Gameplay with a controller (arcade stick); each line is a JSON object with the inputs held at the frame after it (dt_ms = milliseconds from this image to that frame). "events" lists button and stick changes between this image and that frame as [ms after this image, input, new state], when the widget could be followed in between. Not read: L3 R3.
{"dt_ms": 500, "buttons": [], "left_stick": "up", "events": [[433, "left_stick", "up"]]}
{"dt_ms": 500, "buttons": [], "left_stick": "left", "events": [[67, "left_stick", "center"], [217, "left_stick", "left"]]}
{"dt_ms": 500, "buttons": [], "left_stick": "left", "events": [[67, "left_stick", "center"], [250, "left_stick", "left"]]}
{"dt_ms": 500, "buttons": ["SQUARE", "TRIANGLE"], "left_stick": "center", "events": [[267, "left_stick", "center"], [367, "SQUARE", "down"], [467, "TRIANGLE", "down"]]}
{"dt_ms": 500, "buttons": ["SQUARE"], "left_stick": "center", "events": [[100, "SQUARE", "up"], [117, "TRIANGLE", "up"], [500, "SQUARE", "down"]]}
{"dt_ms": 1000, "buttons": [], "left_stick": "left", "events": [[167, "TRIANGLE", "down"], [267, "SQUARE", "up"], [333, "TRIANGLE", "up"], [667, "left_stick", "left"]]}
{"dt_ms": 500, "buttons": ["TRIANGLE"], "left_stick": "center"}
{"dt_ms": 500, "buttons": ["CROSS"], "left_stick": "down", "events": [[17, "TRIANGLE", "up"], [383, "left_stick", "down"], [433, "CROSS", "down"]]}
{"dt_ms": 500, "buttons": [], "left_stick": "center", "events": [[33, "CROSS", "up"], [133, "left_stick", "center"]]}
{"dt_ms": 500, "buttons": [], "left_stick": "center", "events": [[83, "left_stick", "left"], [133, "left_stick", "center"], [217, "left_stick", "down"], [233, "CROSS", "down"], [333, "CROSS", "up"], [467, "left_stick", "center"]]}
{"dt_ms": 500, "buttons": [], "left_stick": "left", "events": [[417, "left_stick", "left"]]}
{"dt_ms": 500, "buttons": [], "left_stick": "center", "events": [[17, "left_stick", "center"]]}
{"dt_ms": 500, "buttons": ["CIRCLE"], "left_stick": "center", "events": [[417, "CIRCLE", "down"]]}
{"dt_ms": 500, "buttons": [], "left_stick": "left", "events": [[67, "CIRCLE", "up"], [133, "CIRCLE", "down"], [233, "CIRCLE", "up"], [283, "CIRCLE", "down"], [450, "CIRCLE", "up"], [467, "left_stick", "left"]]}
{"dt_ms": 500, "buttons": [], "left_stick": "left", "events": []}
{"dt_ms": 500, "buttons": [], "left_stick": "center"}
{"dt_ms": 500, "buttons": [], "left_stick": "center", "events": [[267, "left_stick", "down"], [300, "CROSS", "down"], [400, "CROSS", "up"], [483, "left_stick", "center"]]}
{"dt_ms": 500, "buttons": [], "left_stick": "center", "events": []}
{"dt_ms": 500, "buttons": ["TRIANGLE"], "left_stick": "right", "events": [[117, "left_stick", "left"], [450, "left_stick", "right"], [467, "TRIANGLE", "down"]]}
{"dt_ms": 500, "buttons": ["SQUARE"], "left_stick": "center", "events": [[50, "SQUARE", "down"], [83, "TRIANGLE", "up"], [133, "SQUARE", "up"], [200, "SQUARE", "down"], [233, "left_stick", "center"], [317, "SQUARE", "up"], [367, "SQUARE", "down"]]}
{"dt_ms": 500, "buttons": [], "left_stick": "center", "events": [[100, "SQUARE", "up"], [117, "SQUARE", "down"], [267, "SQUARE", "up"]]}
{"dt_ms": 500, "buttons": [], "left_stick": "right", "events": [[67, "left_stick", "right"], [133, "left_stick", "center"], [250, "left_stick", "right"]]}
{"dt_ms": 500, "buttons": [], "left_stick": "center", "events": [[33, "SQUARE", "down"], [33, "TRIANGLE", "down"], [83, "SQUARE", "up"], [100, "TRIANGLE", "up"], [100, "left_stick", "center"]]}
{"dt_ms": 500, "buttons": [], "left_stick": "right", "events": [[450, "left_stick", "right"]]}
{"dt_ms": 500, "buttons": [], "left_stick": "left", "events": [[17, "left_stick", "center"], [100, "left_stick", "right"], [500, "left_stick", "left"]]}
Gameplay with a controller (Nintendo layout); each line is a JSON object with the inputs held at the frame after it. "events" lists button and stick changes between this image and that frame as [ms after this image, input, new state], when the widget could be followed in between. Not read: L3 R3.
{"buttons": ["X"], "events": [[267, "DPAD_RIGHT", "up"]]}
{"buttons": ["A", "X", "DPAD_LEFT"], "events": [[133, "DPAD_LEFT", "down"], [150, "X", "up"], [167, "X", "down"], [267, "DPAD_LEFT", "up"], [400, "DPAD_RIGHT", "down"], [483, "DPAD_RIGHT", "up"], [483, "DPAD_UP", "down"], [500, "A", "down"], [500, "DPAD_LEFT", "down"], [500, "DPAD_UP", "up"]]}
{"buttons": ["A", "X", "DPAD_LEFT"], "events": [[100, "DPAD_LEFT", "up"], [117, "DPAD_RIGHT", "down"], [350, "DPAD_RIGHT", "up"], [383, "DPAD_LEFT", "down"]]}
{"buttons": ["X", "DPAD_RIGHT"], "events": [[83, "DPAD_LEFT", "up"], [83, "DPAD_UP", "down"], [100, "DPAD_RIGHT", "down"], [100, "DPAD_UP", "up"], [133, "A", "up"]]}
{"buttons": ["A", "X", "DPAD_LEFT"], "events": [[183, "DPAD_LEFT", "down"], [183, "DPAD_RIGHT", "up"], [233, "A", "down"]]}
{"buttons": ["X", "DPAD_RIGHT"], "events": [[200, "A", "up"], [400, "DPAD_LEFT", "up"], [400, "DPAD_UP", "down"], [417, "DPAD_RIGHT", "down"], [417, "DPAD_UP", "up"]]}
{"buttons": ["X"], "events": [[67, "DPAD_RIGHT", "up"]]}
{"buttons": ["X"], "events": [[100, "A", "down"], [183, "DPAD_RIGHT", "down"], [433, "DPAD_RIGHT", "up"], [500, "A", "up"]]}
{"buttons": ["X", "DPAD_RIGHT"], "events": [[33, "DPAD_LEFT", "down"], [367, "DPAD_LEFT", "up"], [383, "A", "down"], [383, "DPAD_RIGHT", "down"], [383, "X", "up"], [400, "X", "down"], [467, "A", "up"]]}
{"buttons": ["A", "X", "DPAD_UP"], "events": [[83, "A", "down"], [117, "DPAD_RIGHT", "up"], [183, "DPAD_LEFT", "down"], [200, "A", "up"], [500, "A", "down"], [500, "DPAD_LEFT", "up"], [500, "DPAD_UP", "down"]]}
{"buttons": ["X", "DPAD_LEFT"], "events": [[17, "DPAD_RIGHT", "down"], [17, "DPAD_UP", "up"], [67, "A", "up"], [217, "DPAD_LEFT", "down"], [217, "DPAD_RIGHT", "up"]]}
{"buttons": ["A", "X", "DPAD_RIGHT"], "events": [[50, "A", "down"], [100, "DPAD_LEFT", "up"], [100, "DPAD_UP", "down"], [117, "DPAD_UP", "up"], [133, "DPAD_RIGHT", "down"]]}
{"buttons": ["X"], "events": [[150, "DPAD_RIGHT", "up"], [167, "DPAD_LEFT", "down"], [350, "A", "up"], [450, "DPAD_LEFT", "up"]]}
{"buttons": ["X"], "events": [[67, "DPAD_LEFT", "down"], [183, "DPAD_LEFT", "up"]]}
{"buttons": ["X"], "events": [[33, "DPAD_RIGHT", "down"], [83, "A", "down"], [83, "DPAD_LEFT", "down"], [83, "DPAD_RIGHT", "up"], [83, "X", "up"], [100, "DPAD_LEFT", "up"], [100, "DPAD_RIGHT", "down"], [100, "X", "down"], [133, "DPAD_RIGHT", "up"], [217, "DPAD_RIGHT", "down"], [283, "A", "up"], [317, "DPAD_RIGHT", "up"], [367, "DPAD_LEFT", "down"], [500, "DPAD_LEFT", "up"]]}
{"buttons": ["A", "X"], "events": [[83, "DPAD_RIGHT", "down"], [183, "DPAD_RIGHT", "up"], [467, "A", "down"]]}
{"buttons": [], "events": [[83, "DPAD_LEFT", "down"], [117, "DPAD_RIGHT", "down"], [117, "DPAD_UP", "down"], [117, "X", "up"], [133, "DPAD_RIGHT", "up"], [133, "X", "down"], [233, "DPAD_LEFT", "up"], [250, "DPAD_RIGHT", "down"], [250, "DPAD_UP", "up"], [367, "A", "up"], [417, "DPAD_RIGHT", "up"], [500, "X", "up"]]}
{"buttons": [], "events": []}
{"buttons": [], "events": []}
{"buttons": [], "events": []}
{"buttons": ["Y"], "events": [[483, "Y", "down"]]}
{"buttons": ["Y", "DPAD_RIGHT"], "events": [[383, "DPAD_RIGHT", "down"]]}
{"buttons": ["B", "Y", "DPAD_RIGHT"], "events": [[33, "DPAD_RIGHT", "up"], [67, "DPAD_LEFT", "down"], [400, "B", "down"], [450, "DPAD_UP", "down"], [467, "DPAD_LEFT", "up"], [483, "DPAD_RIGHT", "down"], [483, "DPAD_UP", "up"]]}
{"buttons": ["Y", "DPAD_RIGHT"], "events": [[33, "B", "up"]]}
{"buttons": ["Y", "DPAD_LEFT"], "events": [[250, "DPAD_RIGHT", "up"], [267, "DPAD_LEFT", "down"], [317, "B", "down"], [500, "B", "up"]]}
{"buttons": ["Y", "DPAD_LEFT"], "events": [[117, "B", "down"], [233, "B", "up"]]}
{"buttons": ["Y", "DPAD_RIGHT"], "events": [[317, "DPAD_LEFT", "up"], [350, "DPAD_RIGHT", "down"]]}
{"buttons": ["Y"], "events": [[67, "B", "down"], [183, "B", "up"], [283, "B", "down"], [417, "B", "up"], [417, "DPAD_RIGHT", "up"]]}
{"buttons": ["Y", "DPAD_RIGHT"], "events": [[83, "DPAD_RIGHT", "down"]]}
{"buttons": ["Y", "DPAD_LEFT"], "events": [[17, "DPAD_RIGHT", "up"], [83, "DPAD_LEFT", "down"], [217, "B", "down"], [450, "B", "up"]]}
---
Task
In the listing above, find each line with the word "frame" and copy it.

Exercise output
Gameplay with a controller (arcade stick); each line is a JSON object with the inputs held at the frame after it (dt_ms = milliseconds from this image to that frame). "events" lists button and stick changes between this image and that frame as [ms after this image, input, new state], when the widget could be followed in between. Not read: L3 R3.
Gameplay with a controller (Nintendo layout); each line is a JSON object with the inputs held at the frame after it. "events" lists button and stick changes between this image and that frame as [ms after this image, input, new state], when the widget could be followed in between. Not read: L3 R3.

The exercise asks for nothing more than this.